Rewrite the records below, putting "repositories" in place of "projects" and keeping everything else the same. Leave the pictures out of your answer.

SUPPLIED MATERIAL ▸
* * *

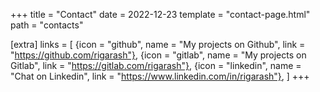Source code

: +++
title = "Contact"
date = 2022-12-23
template = "contact-page.html"
path = "contacts"

[extra]
links = [
  {icon = "github", name = "My projects on Github", link = "https://github.com/rigarash"},
  {icon = "gitlab", name = "My projects on Gitlab", link = "https://gitlab.com/rigarash"},
  {icon = "linkedin", name = "Chat on Linkedin", link = "https://www.linkedin.com/in/rigarash"},
  ]
+++
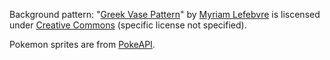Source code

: Background pattern:
"[Greek Vase Pattern](https://www.toptal.com/designers/subtlepatterns/greek-vase-pattern/)" by [Myriam Lefebvre](https://myriamlefebvre.ca/) is liscensed under [Creative Commons](https://creativecommons.org/) (specific license not specified).

Pokemon sprites are from [PokeAPI](https://github.com/PokeAPI/sprites).
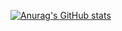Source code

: [![Anurag's GitHub stats](https://github-readme-stats.vercel.app/api?DoYouNatureQ=anuraghazra)](https://github.com/anuraghazra/github-readme-stats)
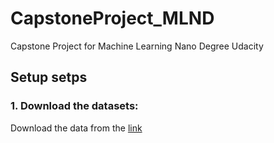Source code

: # CapstoneProject_MLND
Capstone Project for Machine Learning Nano Degree Udacity


## Setup setps

### 1. Download the datasets:

Download the data from the [link](https://www.kaggle.com/c/8076/download-all)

* * *

TASK OUTPUT ▸
Source code

: +++
title = "Contact"
date = 2022-12-23
template = "contact-page.html"
path = "contacts"

[extra]
links = [
  {icon = "github", name = "My repositories on Github", link = "https://github.com/rigarash"},
  {icon = "gitlab", name = "My repositories on Gitlab", link = "https://gitlab.com/rigarash"},
  {icon = "linkedin", name = "Chat on Linkedin", link = "https://www.linkedin.com/in/rigarash"},
  ]
+++
Source code

: Background pattern:
"[Greek Vase Pattern](https://www.toptal.com/designers/subtlepatterns/greek-vase-pattern/)" by [Myriam Lefebvre](https://myriamlefebvre.ca/) is liscensed under [Creative Commons](https://creativecommons.org/) (specific license not specified).

Pokemon sprites are from [PokeAPI](https://github.com/PokeAPI/sprites).
Source code

: [![Anurag's GitHub stats](https://github-readme-stats.vercel.app/api?DoYouNatureQ=anuraghazra)](https://github.com/anuraghazra/github-readme-stats)
Source code

: # CapstoneProject_MLND
Capstone Project for Machine Learning Nano Degree Udacity


## Setup setps

### 1. Download the datasets:

Download the data from the [link](https://www.kaggle.com/c/8076/download-all)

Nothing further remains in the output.